Há anos despejando lixo no mesmo local, a cidade crescendo e se espalhando, sem planejamento, Livramento vive o impasse da grande maioria das cidades brasileiras: onde colocar seu lixo. Há algum tempo o atual lixão dá sinais de saturamento e por isso foi feito um estudo pela FEPAM – Fundação Estadual de Proteção ao Ambiente Natural – para determinar um novo local. Tres áreas foram indicadas como passíveis de localizar o aterro sanitário. Todavia não há uma definição, pois na verdade uma das áreas está causando a maior polêmica por estar localizada muito próxima a linha divisória entre Livramento (Brasil) e Rivera (Uruguai), o que não é permitido por tratados internacionais. A segunda área estaria muito longe da sede do município, o que dificultaria o transporte do lixo. A terceira área é a que está gerando polêmica. Isto porque, o local escolhido para a instalação do lixão fica muito próxima de pequenas chácaras de plantadores de hortifrutigranjeiros, cuja produção é de subsistência e também abastece os mercados da cidade. Dentro dessa localidade chamada Passo do Guedes também estão localizados os 80 hectares da vinícola Santa Colina, que se instalou na cidade há mais de dez anos e pretende ampliar sua produção chegando a plantar uva nos 700 hectares. Os empresários estáo preocupados com a imagem que a proximidade do aterro sanitário poderá causar à vinícola. 


Passo do Guedes


Localizado há l8 quilômetros da cidade, o Passo do Guedes é uma bonita região cercada de coxilhas e banhada por vertentes. Ali famílias de pequenos produtores instalaram-se há mais de 20 anos, investindo em torno de 4 a 5 mil por hectare. A produção de pêra começa a ser feita agora, já que o solo da região da fronteira oeste foi considerado como o melhor do estado para o plantio dessa fruta.

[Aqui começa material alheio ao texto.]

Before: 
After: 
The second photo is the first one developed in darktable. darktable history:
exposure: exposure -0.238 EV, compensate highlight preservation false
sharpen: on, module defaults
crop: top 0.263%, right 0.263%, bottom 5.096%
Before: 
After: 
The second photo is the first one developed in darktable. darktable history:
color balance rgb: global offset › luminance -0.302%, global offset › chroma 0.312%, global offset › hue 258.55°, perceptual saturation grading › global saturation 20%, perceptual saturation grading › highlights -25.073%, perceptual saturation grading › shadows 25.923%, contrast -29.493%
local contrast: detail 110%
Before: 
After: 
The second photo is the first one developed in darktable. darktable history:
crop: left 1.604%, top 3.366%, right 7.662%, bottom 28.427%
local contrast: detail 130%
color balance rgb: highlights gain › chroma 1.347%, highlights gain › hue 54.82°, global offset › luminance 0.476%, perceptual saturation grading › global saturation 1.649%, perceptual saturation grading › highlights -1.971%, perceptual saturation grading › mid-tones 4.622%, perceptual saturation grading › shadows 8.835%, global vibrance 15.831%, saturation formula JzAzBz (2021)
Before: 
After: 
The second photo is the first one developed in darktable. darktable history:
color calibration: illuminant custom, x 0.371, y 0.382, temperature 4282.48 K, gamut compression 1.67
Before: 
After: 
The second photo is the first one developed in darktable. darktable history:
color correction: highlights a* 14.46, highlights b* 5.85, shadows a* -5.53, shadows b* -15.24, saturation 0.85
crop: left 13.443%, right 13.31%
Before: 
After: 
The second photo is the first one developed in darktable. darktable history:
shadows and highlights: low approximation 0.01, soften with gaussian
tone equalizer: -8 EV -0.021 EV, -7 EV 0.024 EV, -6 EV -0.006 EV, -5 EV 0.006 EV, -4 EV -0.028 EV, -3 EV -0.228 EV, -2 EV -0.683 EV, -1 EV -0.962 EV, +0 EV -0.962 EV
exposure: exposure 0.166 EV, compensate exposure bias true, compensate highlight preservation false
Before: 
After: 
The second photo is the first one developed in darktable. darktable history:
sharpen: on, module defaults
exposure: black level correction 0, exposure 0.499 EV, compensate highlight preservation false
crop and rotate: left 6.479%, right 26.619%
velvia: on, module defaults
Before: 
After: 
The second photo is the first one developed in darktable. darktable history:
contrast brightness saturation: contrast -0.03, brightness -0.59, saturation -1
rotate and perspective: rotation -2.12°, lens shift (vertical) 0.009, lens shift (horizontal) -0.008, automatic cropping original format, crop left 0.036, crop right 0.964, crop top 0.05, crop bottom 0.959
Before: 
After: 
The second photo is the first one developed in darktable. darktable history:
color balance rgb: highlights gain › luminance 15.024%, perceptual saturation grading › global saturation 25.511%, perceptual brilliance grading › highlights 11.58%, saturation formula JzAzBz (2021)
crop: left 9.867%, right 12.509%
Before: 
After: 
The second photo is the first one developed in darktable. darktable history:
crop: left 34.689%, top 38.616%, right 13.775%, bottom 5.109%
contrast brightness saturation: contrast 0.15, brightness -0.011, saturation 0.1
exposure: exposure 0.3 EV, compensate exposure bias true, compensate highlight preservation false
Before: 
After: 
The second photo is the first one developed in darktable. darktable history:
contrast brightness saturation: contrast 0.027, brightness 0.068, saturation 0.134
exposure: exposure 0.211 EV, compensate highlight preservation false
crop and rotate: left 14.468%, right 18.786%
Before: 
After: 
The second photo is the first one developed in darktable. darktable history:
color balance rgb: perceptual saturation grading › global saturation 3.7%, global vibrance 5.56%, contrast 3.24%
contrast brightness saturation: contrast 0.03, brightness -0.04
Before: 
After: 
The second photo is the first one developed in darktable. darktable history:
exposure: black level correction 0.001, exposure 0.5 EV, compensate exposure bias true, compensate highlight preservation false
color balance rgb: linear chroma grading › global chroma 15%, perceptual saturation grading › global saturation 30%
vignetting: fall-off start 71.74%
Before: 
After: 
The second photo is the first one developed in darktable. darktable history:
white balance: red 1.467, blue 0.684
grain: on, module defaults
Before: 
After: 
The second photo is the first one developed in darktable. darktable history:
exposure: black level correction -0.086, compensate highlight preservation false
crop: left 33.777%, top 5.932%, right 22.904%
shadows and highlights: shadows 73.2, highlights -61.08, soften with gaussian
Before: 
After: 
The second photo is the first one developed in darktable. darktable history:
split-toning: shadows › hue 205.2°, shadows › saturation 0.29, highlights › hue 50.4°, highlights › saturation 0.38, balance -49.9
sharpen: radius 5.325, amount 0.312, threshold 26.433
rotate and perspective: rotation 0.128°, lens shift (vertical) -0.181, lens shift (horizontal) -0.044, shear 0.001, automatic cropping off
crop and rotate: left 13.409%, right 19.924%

Mas, como lembra o produtor Camilo Campelo Souza, a pêra leva seis anos para dar a primeira produção: “é uma produção ecológica, não usa agrotóxicos, mas os investimentos até a primeira colheita têm que ser feitos ano após ano, por isso a instalação do aterro sanitário próximo a nós, é preocupante” diz. Além da pêra, a região produz ameixa, figo, pêssego e conta ainda com uma bacia leiteira, com uma produção de mil litros/dia. O Passo do Guedes também é uma área da cidade que se caracteriza por um grande número de vertentes naturais. Só na propriedade de Camilo existem seis nascentes. Além disso as belezas naturais da região e o fácil acesso faz pensar em turismo ecológico. É o que quer para um futuro próximo, o presidente da recém criada Associação do Passo do Guedes-Leopoldo Dutra. A associação reune produtores do Passo do Guedes, motivados pelo receio de que a instalação do aterro venha a prejudicar a imagem dos produtos ali plantados. Ao mesmo tempo, os produtores que compõem a entidade recém criada querem propor alternativas para uma nova localização do aterro: “Não queremos apenas nos livrar do problema nesta área e jogar para outros. Queremos uma solução que beneficie a comunidade em geral” defende Leopoldo Dutra. Os produtores contam com a assessoria do ambientalista Josë Luiz Sampaio, vice presidente da Fundação Rio Ibirapuitã, que já conhece o problema do lixão em Livramento há muito tempo. 


Lixão


Livramento foi crescendo e expandindo sua área habitada e hoje o lixão está cada vez mais próximo. Estima-se que a cidade produza aproximadamente 90 toneladas diárias de lixo para uma população de 90 mil habitantes. A produção per capita é altíssima. O atual lixão está localizado na região denominada Rincão da Bolsa e num raio de mil metros existem pequenas propriedades com apiários, hortifrutigranjeiros, produtores de leite. Conforme o professor e ambientalista José Luiz Sampaio, a área do lixo está esgotada e os poços próximos estão contaminados. Esta questão do lixão se arrasta desde l996 – lembra o vice-presidente da FURI – quando foi feita a primeira denúncia na Promotoria de Defesa Comunitária”. Na época, segundo o ambientalista, uma parte do problema foi solucionada com a retirada das familias com crianças da área. Em junho de 2000 o lixão foi interditado por tres dias, quando foi assinado pelo IBAMA um têrmo de referência, para elaboração e apresentação de estudo ambiental visando a implantação de um aterro sanitário. Inclusive, na época, a questão tornou-se tão séria que o ambientalista da Furi foi alvo de uma tentativa de homicídio registrada na delegacia local. 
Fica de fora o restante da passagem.